Gürgen Deresi’nde, santralin suyun bir bölümünü tünele aldığı Başköy ile tekrar yatağa bıraktığı Güneysu arasındaki 4 kilometre, İkizdere Deresi’nde ise Cevizlik köyü ile suyun tekrar dereye bırakıldığı Armutlu köyü arasındaki 8 kilometre boyunca dere yatağına sadece ”can suyu” olarak belirlenen su bırakılıyordu.
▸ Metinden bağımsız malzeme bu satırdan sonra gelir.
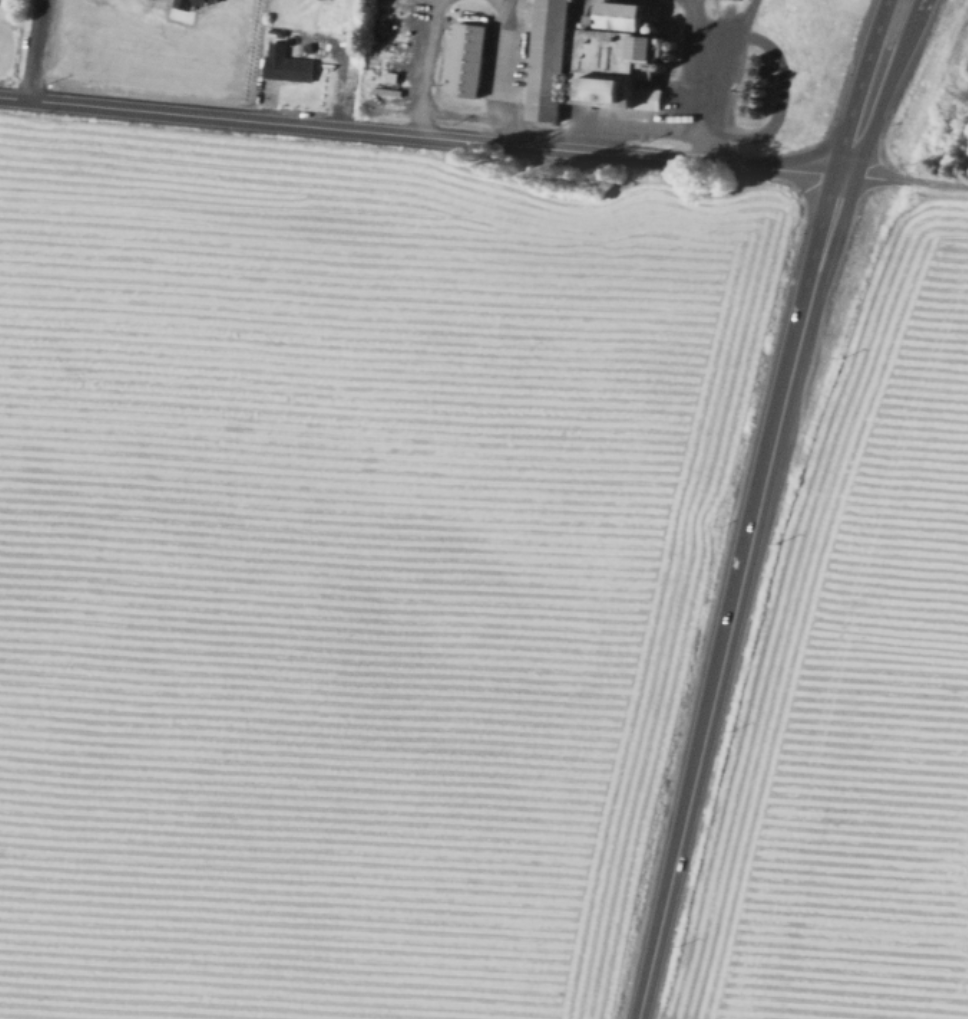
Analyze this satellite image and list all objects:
building: (218, 0)
building: (191, 3)
road: (505, 10)
road: (702, 28)
road: (912, 29)
building: (664, 32)
silo: (664, 32)
building: (684, 48)
silo: (684, 48)
road: (33, 49)
road: (345, 50)
building: (624, 56)
building: (683, 59)
silo: (683, 59)
building: (552, 60)
building: (468, 62)
building: (765, 62)
silo: (765, 62)
road: (429, 67)
building: (291, 69)
road: (504, 71)
building: (670, 71)
building: (762, 74)
silo: (762, 74)
road: (718, 76)
road: (784, 79)
building: (577, 80)
silo: (577, 80)
building: (583, 81)
silo: (583, 81)
building: (775, 85)
silo: (775, 85)
building: (576, 87)
silo: (576, 87)
building: (760, 87)
silo: (760, 87)
building: (582, 88)
silo: (582, 88)
building: (575, 94)
silo: (575, 94)
building: (582, 95)
silo: (582, 95)
building: (773, 95)
silo: (773, 95)
building: (655, 100)
building: (757, 100)
silo: (757, 100)
building: (575, 101)
silo: (575, 101)
building: (581, 102)
silo: (581, 102)
building: (770, 106)
silo: (770, 106)
building: (754, 112)
silo: (754, 112)
building: (767, 117)
silo: (767, 117)
road: (851, 119)
road: (566, 126)
road: (429, 137)
road: (913, 180)
road: (849, 207)
road: (803, 297)
crop: (345, 565)
road: (718, 687)
crop: (858, 695)

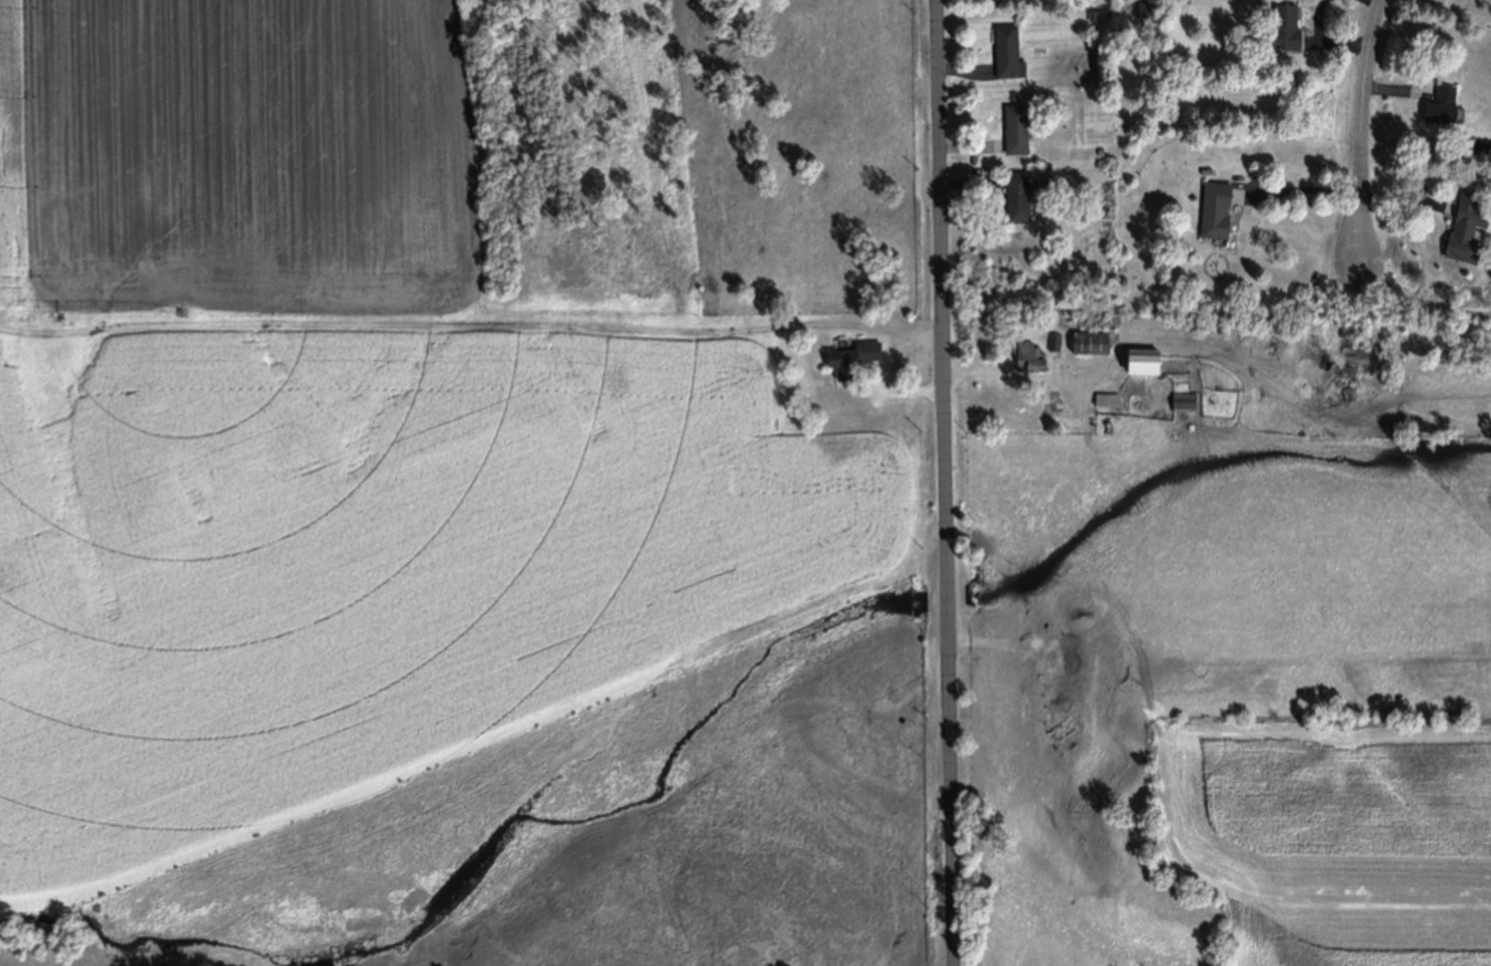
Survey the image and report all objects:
building: (1287, 22)
building: (1009, 51)
building: (1444, 106)
road: (1361, 127)
building: (1018, 129)
building: (1481, 149)
road: (1299, 188)
building: (1019, 197)
building: (1217, 210)
building: (1470, 227)
building: (1092, 342)
building: (858, 354)
building: (1031, 357)
building: (1146, 361)
road: (1028, 375)
building: (1110, 399)
building: (1185, 401)
road: (945, 483)
building: (945, 596)
crop: (1230, 685)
Bu duruma da tepki gösteren çevreci örgütler, ”can suyu” olarak belirlenen miktarın zaten az olduğunu, ancak firmaların belirlenen bu miktarı bile dereye bırakmadıklarını iddia ediyordu.
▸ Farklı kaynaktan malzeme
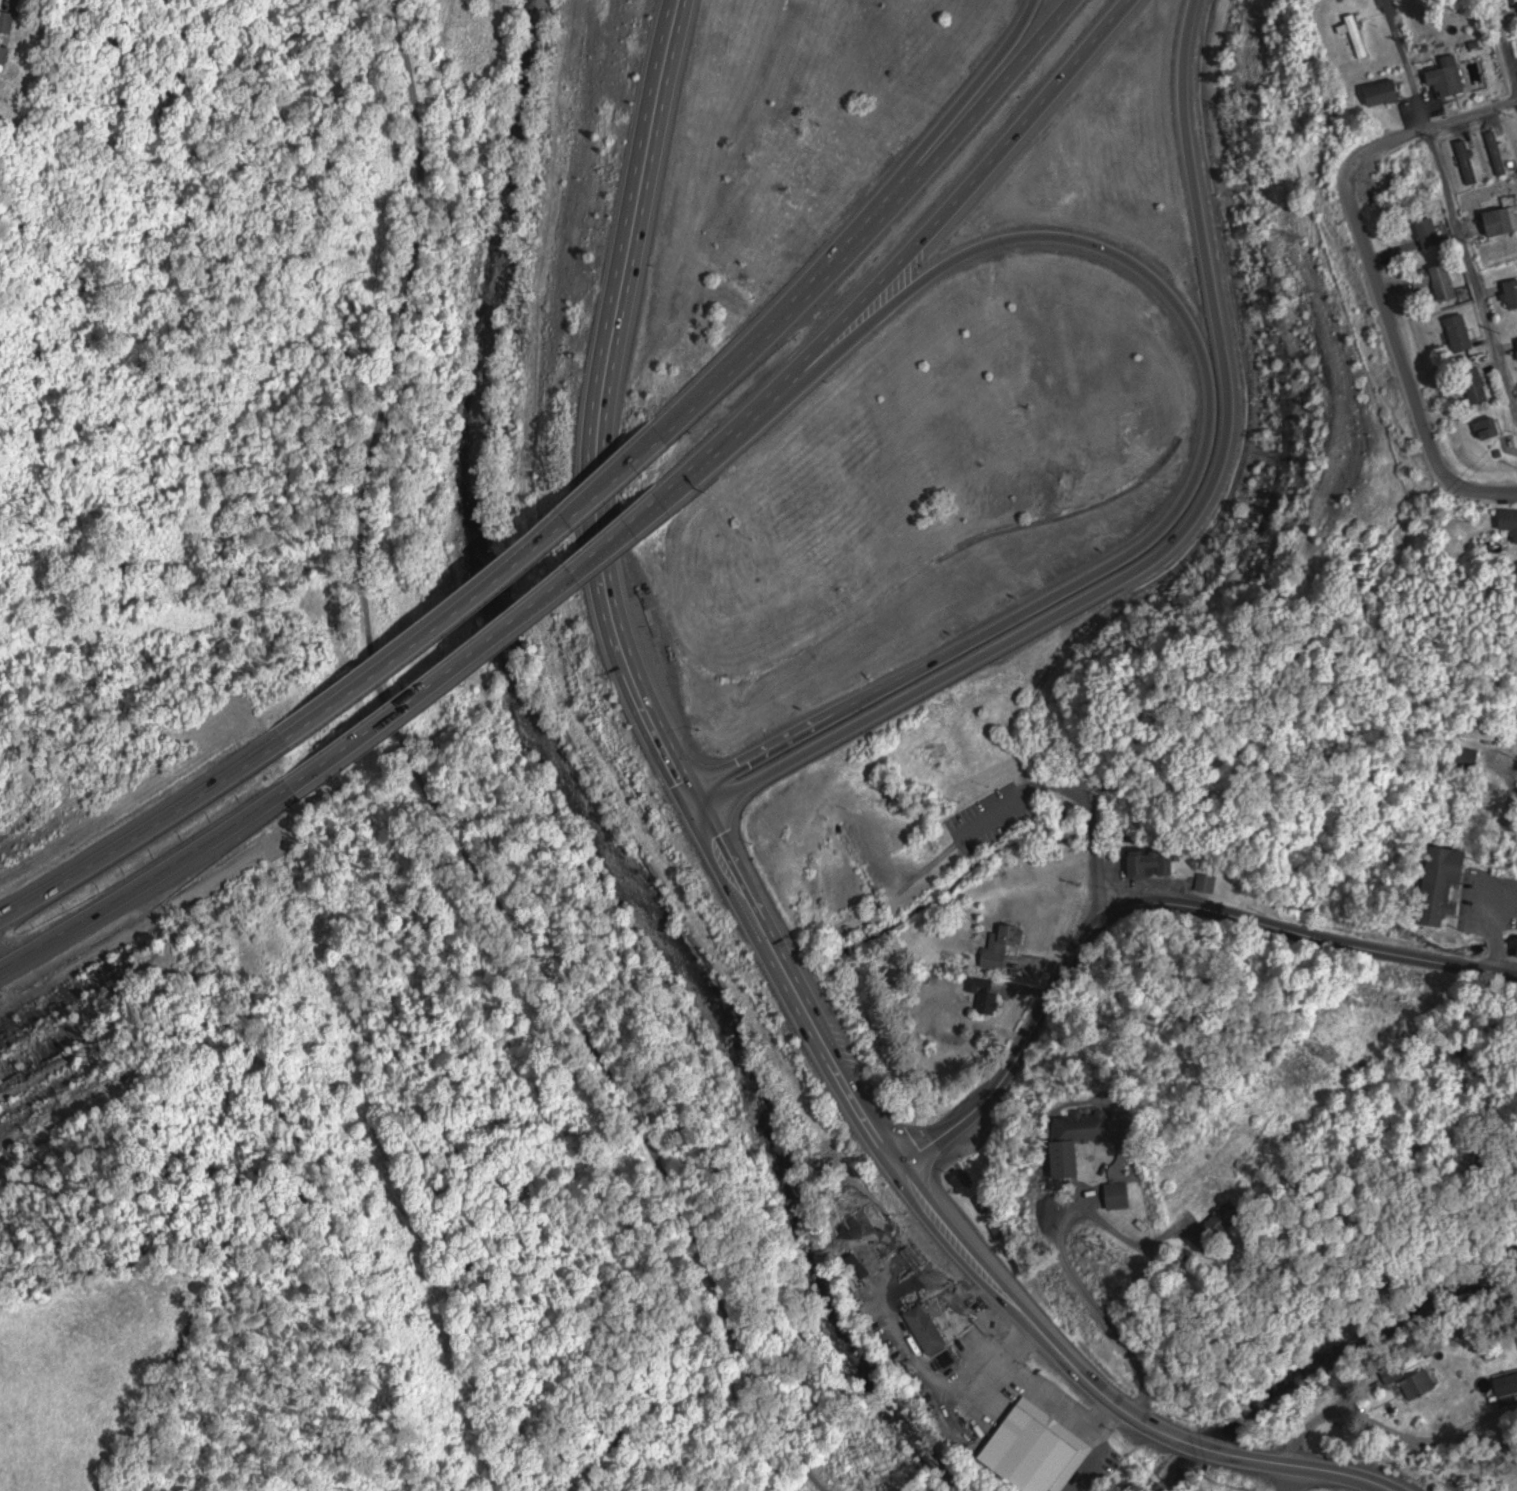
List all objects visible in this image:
building: (8, 21)
building: (1360, 35)
road: (1508, 39)
building: (5, 54)
building: (1449, 79)
building: (1385, 93)
road: (1419, 129)
road: (913, 165)
road: (1454, 202)
building: (1497, 219)
road: (881, 225)
building: (1425, 231)
road: (639, 235)
road: (909, 258)
building: (1446, 281)
building: (1508, 294)
building: (1456, 332)
building: (1515, 344)
road: (1408, 365)
building: (1477, 384)
road: (1214, 413)
building: (1491, 427)
building: (1510, 518)
road: (1184, 539)
road: (485, 601)
road: (481, 660)
building: (1484, 733)
building: (1470, 757)
road: (1511, 779)
river: (564, 787)
road: (428, 789)
traffic signals: (701, 807)
parking lot: (1004, 813)
road: (714, 832)
road: (1103, 839)
road: (145, 840)
building: (1153, 862)
building: (1210, 882)
building: (1445, 882)
road: (142, 892)
road: (1330, 938)
building: (1004, 944)
road: (3, 966)
building: (988, 995)
road: (1032, 1038)
power tower: (1325, 1054)
building: (1080, 1136)
building: (1121, 1194)
building: (1228, 1215)
road: (1132, 1239)
road: (1106, 1312)
road: (1025, 1321)
building: (928, 1328)
river: (1324, 1365)
building: (1396, 1373)
building: (1421, 1383)
building: (1503, 1384)
road: (1309, 1428)
building: (1039, 1449)
road: (1201, 1451)
road: (1304, 1471)
road: (1290, 1480)
road: (1482, 1487)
Trabzon Kültür ve Tabiat Varlıkları’nı Koruma Kurulu, 24 Ekim 2010'da tarihi bir karara imza atarak Rize’nin İkizdere Vadisi’ni Doğal SİT alanı ilan etti. Böylece İkizdere, Anzer ve Ovit yöresinde yapılması planlanan 22 Hidroelektrik Santrali (HES) Projesi rafa kalktı. Bölgenin SİT alanı ilan edilmesi için 2008′den bu yana hukuk mücadelesi veren eski İkizdere Derneği Başkanı Kadem Ekşi, ‘Bugün HES’lerin pençesinden kurtulduğumuz, yeşili, doğayı çocuklarımıza bırakacağımızın müjdelendiği gündür’ dedi. Bu kararla, Anzer yaylası ve güzelim anzer balı da kurtuldu.
davalar böyle. daha bir sürü var tabii, ben özetledim.
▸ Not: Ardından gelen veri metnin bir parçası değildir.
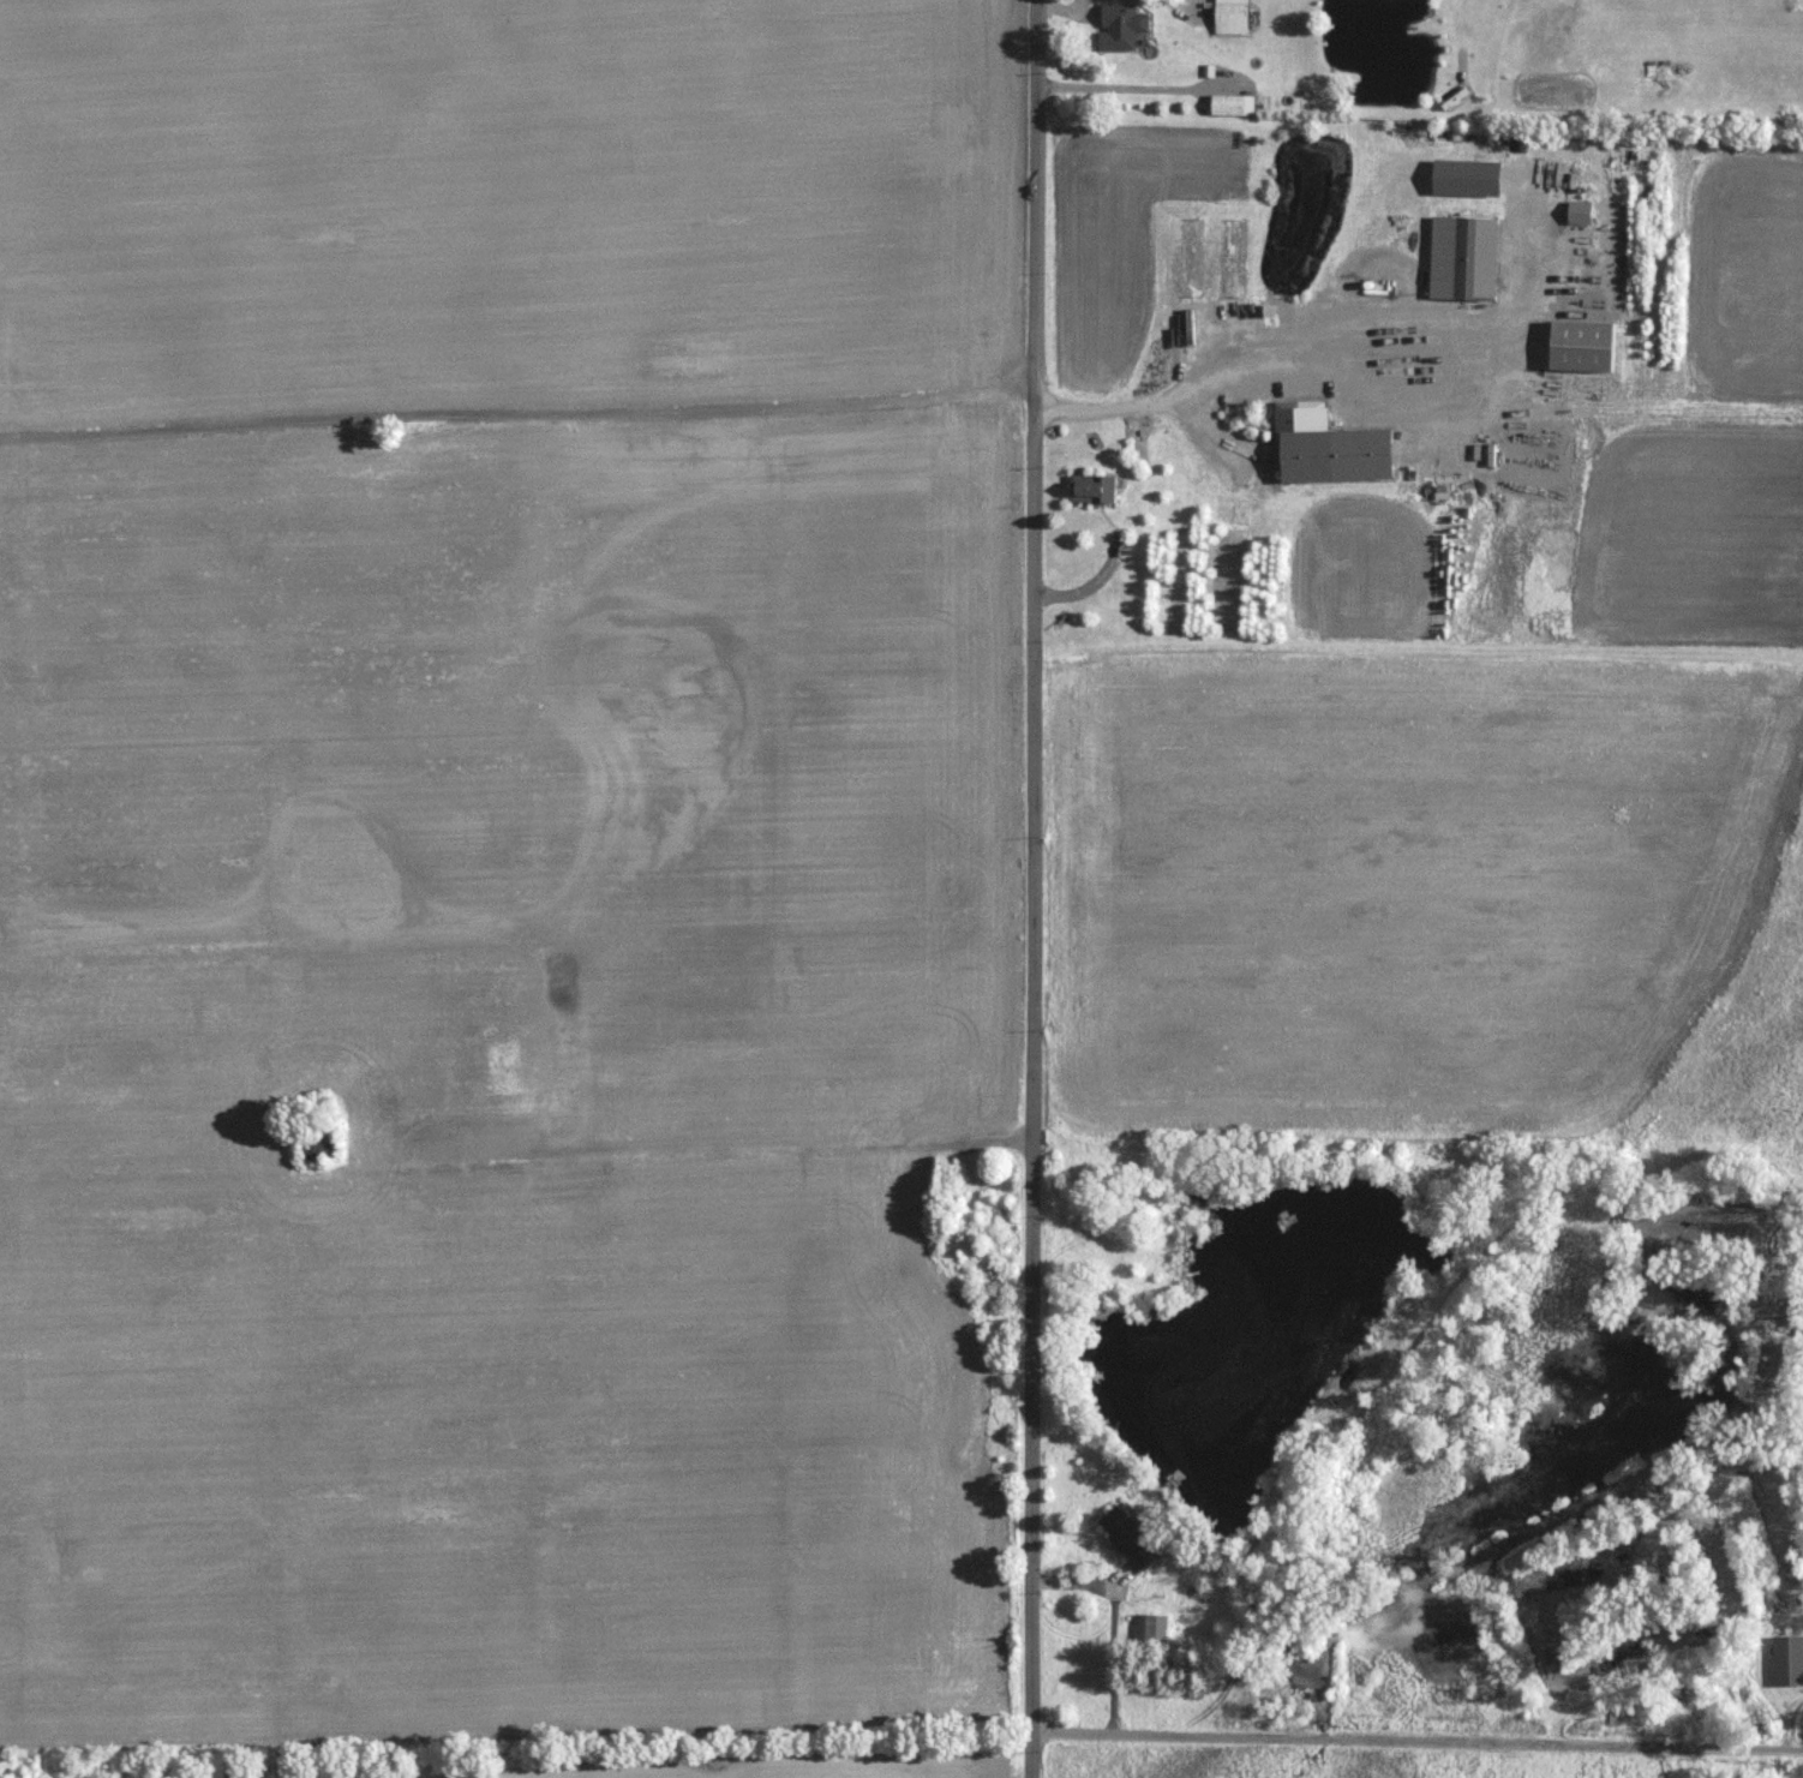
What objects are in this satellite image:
building: (1232, 16)
building: (1121, 25)
road: (1114, 87)
building: (1233, 105)
building: (1190, 256)
building: (1233, 256)
building: (1465, 257)
road: (1280, 349)
building: (1331, 450)
building: (1093, 487)
road: (1034, 888)
building: (317, 1142)
building: (1130, 1537)
road: (1110, 1623)
building: (1149, 1627)
building: (1788, 1660)
building: (1613, 1715)
road: (1417, 1742)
devletim tabii ki hukukun haklılığı karşısında uyumuyor, asla gafil avlanmıyor, kazıklara bağladığı gemileri leventlerine çektirip, aşılmaz zincirleri aşıyor:
SONUÇ: Tabiat ve Biyolojik Çeşitliliği Koruma Kanunu Tasarısı
Tasarının Çevre ile Kültür-Turizm komisyonlarında Hükümetin öngöreceği bir zaman diliminde ele alınması bekleniyor. lütfen sabredip okuyun:
30 maddelik tasarıya göre, Kültür ve Tabiat Varlıklarını Koruma Kanunu kapsamında olan “Doğal ya da tabii SİT alanı ilan edilen sulak alanlar, özel çevre koruma bölgeleri, milli parklar, tabiat parkları, tabiat anıtları, tabiat koruma alanları, yaban hayatını koruma alanları”, Çevre Bakanlığı bünyesinde kurulacak Çevre ve Orman Bakanlığı Müsteşarı’nın başkanlık edeceği “Ulusal Biyolojik Çeşitlilik Kurulu” tarafından belirlenecek. Bunlar içinde koruma özelliği taşımayanlar, SİT alanından çıkartılacak. Kültür ve Turizm Bakanlığı’na bağlı Kültür ve Tabiat Varlıklarını Koruma Kurulu, sadece üzerinde tarihi eser bulunan kültür alanları için karar alabilecek. 20 kişilik kurulda sadece 4 akademisyen ve bakanlıkça belirlenecek 2 sivil toplum kuruluşu temsilcisi bulunacak. Kurulun geri kalan üyeleri bürokratlardan oluşacak.
hadi yine iyisiniz.
okuduğunuzu anlıyorsanız ve daha da iyisi okurken içiniz sıkılmıyorsa, gün ayabilir.
eksiği gediği var ise, dediğim gibi, lütfen tamamlayın.
lazım.
eksiği gediği var ise, dediğim gibi, lütfen tamamlayın.
lazım.
1 yorum:
Alakır'daki son 2 HES'e ÇED olumsuz çıksın diye imza attım. Sonra Deryik'in sıradaki postu neymiş diye açtım. Şansıma bu çıktı.
Ekleyecek/çıkaracak bişeyim yok maalesef. Senin gibi derleyip toplayıp anlatan oldukça okuyorum sadece. O da yetiyor gerçi hırsımdan gözlerimin dolmasına.